Diagram showing the four stages of developer activity lifecycle

Timing matters enormously. Rush in too early and the buyer isn't involved yet. Wait too long and they've moved to a competitor or adopted an open source alternative.

The right time to reach out is typically when stage 2 is maturing—usually when 2+ developers get active around the same time and you see activity surges.

Build winning DevX to win the GTM game

For an evaluation to mature, it has to pass through early discovery and pioneering stages. These developers are solving their organization's tech problems before any business case exists for GTM teams. The best engagement strategy here is building the right developer experience to help them discover and learn your product as quickly and easily as possible.

The best developer GTM teams lead through education and developer relations. They ensure developers get the best experience understanding and tinkering with the product.

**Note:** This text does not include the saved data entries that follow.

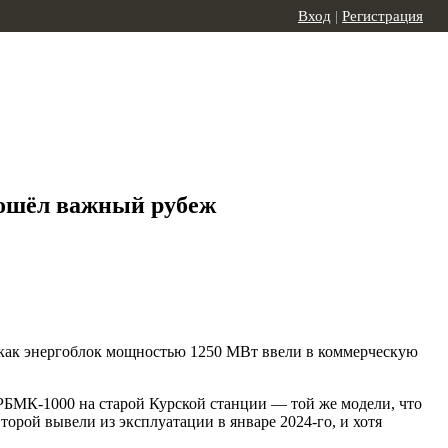
Вход
|
Регистрация
рошёл важный рубеж
 как энергоблок мощностью 1250 МВт ввели в коммерческую
 РБМК-1000 на старой Курской станции — той же модели, что
торой вывели из эксплуатации в январе 2024-го, и хотя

Separate your user and buyer databases

Developer-led GTM is a hybrid motion with two distinct personas. Buyers and Users (developers) have completely different needs and motivations around your product. The same messaging won't work for both—yet most marketers don't differentiate between them. Developers get sales messaging while buyers get technical nurtures.

Champion GTM leaders clearly distinguish between buyers and users, designing different messaging strategies aligned with each persona's motivations and incentives.


The bottom line? Developer activity is a goldmine of intent signals that most companies are ignoring. The correlation to sales opportunity is clear. The question is whether you're set up to capture and act on it.